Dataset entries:
────

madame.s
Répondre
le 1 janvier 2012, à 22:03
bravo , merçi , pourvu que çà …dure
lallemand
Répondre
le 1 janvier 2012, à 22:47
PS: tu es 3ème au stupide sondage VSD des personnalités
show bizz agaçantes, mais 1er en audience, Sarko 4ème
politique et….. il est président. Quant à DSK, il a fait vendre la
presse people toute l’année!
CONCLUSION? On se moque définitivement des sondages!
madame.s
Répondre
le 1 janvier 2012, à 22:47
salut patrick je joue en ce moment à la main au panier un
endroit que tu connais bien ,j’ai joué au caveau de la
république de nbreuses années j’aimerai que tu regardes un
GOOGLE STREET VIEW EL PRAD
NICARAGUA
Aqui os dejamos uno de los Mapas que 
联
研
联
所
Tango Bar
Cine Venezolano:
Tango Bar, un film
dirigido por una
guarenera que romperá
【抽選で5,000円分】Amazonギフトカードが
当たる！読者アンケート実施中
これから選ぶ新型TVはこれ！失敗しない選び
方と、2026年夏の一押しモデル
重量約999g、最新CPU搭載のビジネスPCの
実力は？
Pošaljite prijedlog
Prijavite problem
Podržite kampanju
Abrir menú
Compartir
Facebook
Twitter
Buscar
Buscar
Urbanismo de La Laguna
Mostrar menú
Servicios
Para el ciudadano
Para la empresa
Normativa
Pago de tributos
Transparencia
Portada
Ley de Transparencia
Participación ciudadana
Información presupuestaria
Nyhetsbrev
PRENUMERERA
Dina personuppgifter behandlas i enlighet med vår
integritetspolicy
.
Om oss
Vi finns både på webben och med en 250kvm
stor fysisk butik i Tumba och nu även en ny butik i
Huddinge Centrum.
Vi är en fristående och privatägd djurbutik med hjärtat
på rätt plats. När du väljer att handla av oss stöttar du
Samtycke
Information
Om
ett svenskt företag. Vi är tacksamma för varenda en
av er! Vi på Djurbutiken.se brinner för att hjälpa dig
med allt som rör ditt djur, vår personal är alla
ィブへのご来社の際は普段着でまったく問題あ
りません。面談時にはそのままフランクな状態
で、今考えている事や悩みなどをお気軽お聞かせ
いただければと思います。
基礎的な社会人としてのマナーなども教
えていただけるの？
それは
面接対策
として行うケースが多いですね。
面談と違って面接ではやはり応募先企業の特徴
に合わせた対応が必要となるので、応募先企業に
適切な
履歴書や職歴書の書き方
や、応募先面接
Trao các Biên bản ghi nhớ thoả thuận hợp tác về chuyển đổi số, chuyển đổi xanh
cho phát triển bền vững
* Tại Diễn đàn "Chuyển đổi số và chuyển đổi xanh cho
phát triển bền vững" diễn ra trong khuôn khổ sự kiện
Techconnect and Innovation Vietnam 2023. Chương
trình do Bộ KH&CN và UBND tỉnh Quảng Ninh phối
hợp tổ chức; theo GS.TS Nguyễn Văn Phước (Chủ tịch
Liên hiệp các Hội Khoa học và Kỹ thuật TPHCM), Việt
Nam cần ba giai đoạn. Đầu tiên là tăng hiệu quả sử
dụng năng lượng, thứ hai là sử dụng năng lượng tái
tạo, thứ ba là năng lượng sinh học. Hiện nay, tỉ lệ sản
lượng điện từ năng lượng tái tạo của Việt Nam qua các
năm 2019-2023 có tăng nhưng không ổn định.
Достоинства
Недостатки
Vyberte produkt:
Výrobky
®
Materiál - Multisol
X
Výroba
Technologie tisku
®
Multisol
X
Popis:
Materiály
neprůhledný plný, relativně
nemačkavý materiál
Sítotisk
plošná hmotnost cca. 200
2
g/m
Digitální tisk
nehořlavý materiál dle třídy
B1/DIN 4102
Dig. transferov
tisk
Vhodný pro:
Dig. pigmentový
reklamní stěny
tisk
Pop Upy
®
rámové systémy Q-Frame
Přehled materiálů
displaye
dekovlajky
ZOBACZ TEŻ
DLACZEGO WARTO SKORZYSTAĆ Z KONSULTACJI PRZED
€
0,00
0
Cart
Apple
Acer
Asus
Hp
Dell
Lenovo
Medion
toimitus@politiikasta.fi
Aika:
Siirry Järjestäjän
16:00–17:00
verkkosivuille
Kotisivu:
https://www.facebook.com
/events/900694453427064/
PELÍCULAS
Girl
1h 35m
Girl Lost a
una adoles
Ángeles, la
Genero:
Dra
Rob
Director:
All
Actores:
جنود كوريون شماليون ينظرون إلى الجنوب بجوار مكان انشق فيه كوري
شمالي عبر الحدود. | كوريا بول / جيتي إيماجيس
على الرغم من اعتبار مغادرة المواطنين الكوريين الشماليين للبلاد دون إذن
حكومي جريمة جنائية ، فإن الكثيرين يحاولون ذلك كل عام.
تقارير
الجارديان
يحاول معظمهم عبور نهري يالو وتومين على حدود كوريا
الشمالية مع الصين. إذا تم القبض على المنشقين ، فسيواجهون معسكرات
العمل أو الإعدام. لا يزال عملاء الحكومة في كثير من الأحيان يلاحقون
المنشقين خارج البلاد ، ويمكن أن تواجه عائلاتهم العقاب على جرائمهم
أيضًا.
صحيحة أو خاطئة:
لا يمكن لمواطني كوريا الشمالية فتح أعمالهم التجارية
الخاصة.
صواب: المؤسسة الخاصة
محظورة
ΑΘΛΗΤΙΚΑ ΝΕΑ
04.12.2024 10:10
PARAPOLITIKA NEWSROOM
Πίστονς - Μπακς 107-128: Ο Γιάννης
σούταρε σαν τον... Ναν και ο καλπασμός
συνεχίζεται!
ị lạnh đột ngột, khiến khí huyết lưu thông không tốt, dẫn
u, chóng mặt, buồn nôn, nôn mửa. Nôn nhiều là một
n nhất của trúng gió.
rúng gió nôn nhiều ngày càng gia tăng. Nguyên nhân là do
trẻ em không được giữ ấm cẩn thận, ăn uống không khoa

────

### INSTRUCTION:
Set all of the records down again, exactly as they stand.

### ANSWER FOR THE TASK:
madame.s
Répondre
le 1 janvier 2012, à 22:03
bravo , merçi , pourvu que çà …dure
lallemand
Répondre
le 1 janvier 2012, à 22:47
PS: tu es 3ème au stupide sondage VSD des personnalités
show bizz agaçantes, mais 1er en audience, Sarko 4ème
politique et….. il est président. Quant à DSK, il a fait vendre la
presse people toute l’année!
CONCLUSION? On se moque définitivement des sondages!
madame.s
Répondre
le 1 janvier 2012, à 22:47
salut patrick je joue en ce moment à la main au panier un
endroit que tu connais bien ,j’ai joué au caveau de la
république de nbreuses années j’aimerai que tu regardes un
GOOGLE STREET VIEW EL PRAD
NICARAGUA
Aqui os dejamos uno de los Mapas que 
联
研
联
所
Tango Bar
Cine Venezolano:
Tango Bar, un film
dirigido por una
guarenera que romperá
【抽選で5,000円分】Amazonギフトカードが
当たる！読者アンケート実施中
これから選ぶ新型TVはこれ！失敗しない選び
方と、2026年夏の一押しモデル
重量約999g、最新CPU搭載のビジネスPCの
実力は？
Pošaljite prijedlog
Prijavite problem
Podržite kampanju
Abrir menú
Compartir
Facebook
Twitter
Buscar
Buscar
Urbanismo de La Laguna
Mostrar menú
Servicios
Para el ciudadano
Para la empresa
Normativa
Pago de tributos
Transparencia
Portada
Ley de Transparencia
Participación ciudadana
Información presupuestaria
Nyhetsbrev
PRENUMERERA
Dina personuppgifter behandlas i enlighet med vår
integritetspolicy
.
Om oss
Vi finns både på webben och med en 250kvm
stor fysisk butik i Tumba och nu även en ny butik i
Huddinge Centrum.
Vi är en fristående och privatägd djurbutik med hjärtat
på rätt plats. När du väljer att handla av oss stöttar du
Samtycke
Information
Om
ett svenskt företag. Vi är tacksamma för varenda en
av er! Vi på Djurbutiken.se brinner för att hjälpa dig
med allt som rör ditt djur, vår personal är alla
ィブへのご来社の際は普段着でまったく問題あ
りません。面談時にはそのままフランクな状態
で、今考えている事や悩みなどをお気軽お聞かせ
いただければと思います。
基礎的な社会人としてのマナーなども教
えていただけるの？
それは
面接対策
として行うケースが多いですね。
面談と違って面接ではやはり応募先企業の特徴
に合わせた対応が必要となるので、応募先企業に
適切な
履歴書や職歴書の書き方
や、応募先面接
Trao các Biên bản ghi nhớ thoả thuận hợp tác về chuyển đổi số, chuyển đổi xanh
cho phát triển bền vững
* Tại Diễn đàn "Chuyển đổi số và chuyển đổi xanh cho
phát triển bền vững" diễn ra trong khuôn khổ sự kiện
Techconnect and Innovation Vietnam 2023. Chương
trình do Bộ KH&CN và UBND tỉnh Quảng Ninh phối
hợp tổ chức; theo GS.TS Nguyễn Văn Phước (Chủ tịch
Liên hiệp các Hội Khoa học và Kỹ thuật TPHCM), Việt
Nam cần ba giai đoạn. Đầu tiên là tăng hiệu quả sử
dụng năng lượng, thứ hai là sử dụng năng lượng tái
tạo, thứ ba là năng lượng sinh học. Hiện nay, tỉ lệ sản
lượng điện từ năng lượng tái tạo của Việt Nam qua các
năm 2019-2023 có tăng nhưng không ổn định.
Достоинства
Недостатки
Vyberte produkt:
Výrobky
®
Materiál - Multisol
X
Výroba
Technologie tisku
®
Multisol
X
Popis:
Materiály
neprůhledný plný, relativně
nemačkavý materiál
Sítotisk
plošná hmotnost cca. 200
2
g/m
Digitální tisk
nehořlavý materiál dle třídy
B1/DIN 4102
Dig. transferov
tisk
Vhodný pro:
Dig. pigmentový
reklamní stěny
tisk
Pop Upy
®
rámové systémy Q-Frame
Přehled materiálů
displaye
dekovlajky
ZOBACZ TEŻ
DLACZEGO WARTO SKORZYSTAĆ Z KONSULTACJI PRZED
€
0,00
0
Cart
Apple
Acer
Asus
Hp
Dell
Lenovo
Medion
toimitus@politiikasta.fi
Aika:
Siirry Järjestäjän
16:00–17:00
verkkosivuille
Kotisivu:
https://www.facebook.com
/events/900694453427064/
PELÍCULAS
Girl
1h 35m
Girl Lost a
una adoles
Ángeles, la
Genero:
Dra
Rob
Director:
All
Actores:
جنود كوريون شماليون ينظرون إلى الجنوب بجوار مكان انشق فيه كوري
شمالي عبر الحدود. | كوريا بول / جيتي إيماجيس
على الرغم من اعتبار مغادرة المواطنين الكوريين الشماليين للبلاد دون إذن
حكومي جريمة جنائية ، فإن الكثيرين يحاولون ذلك كل عام.
تقارير
الجارديان
يحاول معظمهم عبور نهري يالو وتومين على حدود كوريا
الشمالية مع الصين. إذا تم القبض على المنشقين ، فسيواجهون معسكرات
العمل أو الإعدام. لا يزال عملاء الحكومة في كثير من الأحيان يلاحقون
المنشقين خارج البلاد ، ويمكن أن تواجه عائلاتهم العقاب على جرائمهم
أيضًا.
صحيحة أو خاطئة:
لا يمكن لمواطني كوريا الشمالية فتح أعمالهم التجارية
الخاصة.
صواب: المؤسسة الخاصة
محظورة
ΑΘΛΗΤΙΚΑ ΝΕΑ
04.12.2024 10:10
PARAPOLITIKA NEWSROOM
Πίστονς - Μπακς 107-128: Ο Γιάννης
σούταρε σαν τον... Ναν και ο καλπασμός
συνεχίζεται!
ị lạnh đột ngột, khiến khí huyết lưu thông không tốt, dẫn
u, chóng mặt, buồn nôn, nôn mửa. Nôn nhiều là một
n nhất của trúng gió.
rúng gió nôn nhiều ngày càng gia tăng. Nguyên nhân là do
trẻ em không được giữ ấm cẩn thận, ăn uống không khoa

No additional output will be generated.